▶ BRANO FORNITO
####################

Per concludere (e qui ci divertiamo). Ho personalmente approfondito la questione dei voti della giuria, composta da 5 rappresentati scelti per ogni nazione partecipante al concorso, appena pochi minuti dopo aver preso conoscenza di quest’ennesima grossolana, maldestra operazione di propaganda di massa. Ho trovato le mie conferme in un file Excel che è possibile scaricare direttamente dalla pagina web di “Eurovision”, dove sono presenti i voti che la giuria di ogni nazione ha assegnato ai vari cantanti (di altre nazioni). Ebbene, quel che traspare è una evidente influenza politica nell’assegnazione dei punteggi. Alla faccia del contest musicale.

La Danimarca ad esempio, entrata da poco a far parte dello scudo missilistico anti-Russia della Nato, ha dato la bellezza di 12 punti all’Ucraina, il massimo, e rispettivamente 0 punti alla Russia. Coincidenze? Andiamo avanti.

####################

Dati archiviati
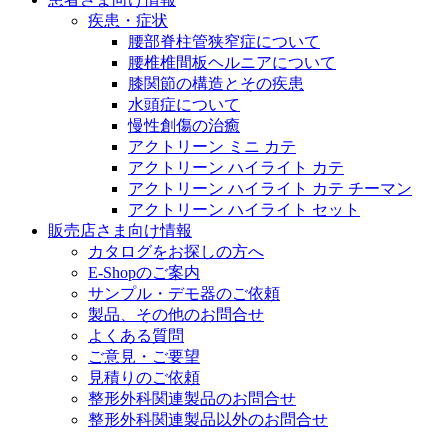
医療に携わるあらゆる方々に、学びと情報共有の場を提
疾患・症状
腰部脊柱管狭窄症について
腰椎椎間板ヘルニアについて
膝関節の構造とその疾患
水頭症について
慢性創傷の治癒
アクトリーン ミニ カテ
アクトリーン ハイライト カテ
アクトリーン ハイライト カテ チーマン
アクトリーン ハイライト セット
販売店さま向け情報
カタログをお探しの方へ
E-Shopのご案内
サンプル・デモ器のご依頼
製品、その他のお問合せ
よくある質問
ご意見・ご要望
見積りのご依頼
整形外科関連製品のお問合せ
整形外科関連製品以外のお問合せ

####################

▶ COMPITO 1
Riscrivi il brano fornito da "Per concludere (e" a "Coincidenze? Andiamo avanti.", sostituendo "Danimarca" con "Norvegia".
▶ COMPITO 2
Indica se ciascuna affermazione concorda con il brano fornito, rispondendo sì o no e citando le parole decisive del brano: (a) il file Excel con i voti si può scaricare dalla pagina web di "Eurovision"; (b) la Danimarca ha assegnato 12 punti alla Russia; (c) la Danimarca fa parte da molto tempo dello scudo missilistico anti-Russia della Nato.

▶ RISPOSTA 1
Per concludere (e qui ci divertiamo). Ho personalmente approfondito la questione dei voti della giuria, composta da 5 rappresentati scelti per ogni nazione partecipante al concorso, appena pochi minuti dopo aver preso conoscenza di quest’ennesima grossolana, maldestra operazione di propaganda di massa. Ho trovato le mie conferme in un file Excel che è possibile scaricare direttamente dalla pagina web di “Eurovision”, dove sono presenti i voti che la giuria di ogni nazione ha assegnato ai vari cantanti (di altre nazioni). Ebbene, quel che traspare è una evidente influenza politica nell’assegnazione dei punteggi. Alla faccia del contest musicale.

La Norvegia ad esempio, entrata da poco a far parte dello scudo missilistico anti-Russia della Nato, ha dato la bellezza di 12 punti all’Ucraina, il massimo, e rispettivamente 0 punti alla Russia. Coincidenze? Andiamo avanti.

▶ RISPOSTA 2
(a) Sì: "un file Excel che è possibile scaricare direttamente dalla pagina web di “Eurovision”".
(b) No: "ha dato la bellezza di 12 punti all’Ucraina, il massimo, e rispettivamente 0 punti alla Russia".
(c) No: "entrata da poco a far parte dello scudo missilistico anti-Russia della Nato".